*EXCERPTED DATA:*
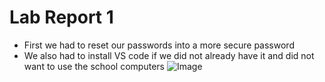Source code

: # Lab Report 1

* First we had to reset our passwords into a more secure password
* We also had to install VS code if we did not already have it and did not want to use the school computers
![Image](unamed.png)

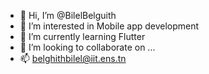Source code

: - 👋 Hi, I’m @BilelBelguith
- 👀 I’m interested in Mobile app development 
- 🌱 I’m currently learning Flutter
- 💞️ I’m looking to collaborate on ...
- 📫 belghithbilel@iit.ens.tn

<!---
BilelBelguith/BilelBelguith is a ✨ special ✨ repository because its `README.md` (this file) appears on your GitHub profile.
You can click the Preview link to take a look at your changes.
--->
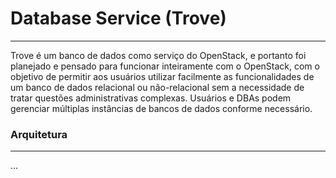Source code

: # Database Service (Trove)
---

Trove é um banco de dados como serviço do OpenStack, e portanto foi planejado e pensado para funcionar inteiramente com o OpenStack, com o objetivo de permitir aos usuários utilizar facilmente as funcionalidades de um banco de dados relacional ou não-relacional sem a necessidade de tratar questões administrativas complexas. Usuários e DBAs podem gerenciar múltiplas instâncias de bancos de dados conforme necessário.

### Arquitetura
---

...

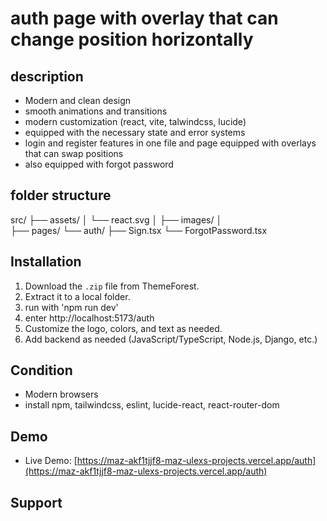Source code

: # auth page with overlay that can change position horizontally

## description
- Modern and clean design
- smooth animations and transitions
- modern customization (react, vite, talwindcss, lucide)
- equipped with the necessary state and error systems
- login and register features in one file and page equipped with overlays that can swap    positions
- also equipped with forgot password

## folder structure
src/
├── assets/
│      └── react.svg
│     ├── images/
│   
├── pages/
   └── auth/
       ├── Sign.tsx
       └── ForgotPassword.tsx



## Installation
1. Download the `.zip` file from ThemeForest.
2. Extract it to a local folder.
3. run with 'npm run dev'
4. enter http://localhost:5173/auth
5. Customize the logo, colors, and text as needed.
6. Add backend as needed (JavaScript/TypeScript, Node.js, Django, etc.)

## Condition
- Modern browsers
- install npm, tailwindcss, eslint, lucide-react, react-router-dom

## Demo
- Live Demo: [https://maz-akf1tjjf8-maz-ulexs-projects.vercel.app/auth](https://maz-akf1tjjf8-maz-ulexs-projects.vercel.app/auth)

## Support
[Email]: mazprom65@gmail.com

*ACTIVITY:* Exactly reproduce the lines that run from the first line of the listing above to the line containing "- 💞️ I’m looking to collaborate on ...", including both; omit the pictures.

*EXERCISE RESPONSE:*
Source code

: # Lab Report 1

* First we had to reset our passwords into a more secure password
* We also had to install VS code if we did not already have it and did not want to use the school computers
![Image](unamed.png)

Source code

: - 👋 Hi, I’m @BilelBelguith
- 👀 I’m interested in Mobile app development 
- 🌱 I’m currently learning Flutter
- 💞️ I’m looking to collaborate on ...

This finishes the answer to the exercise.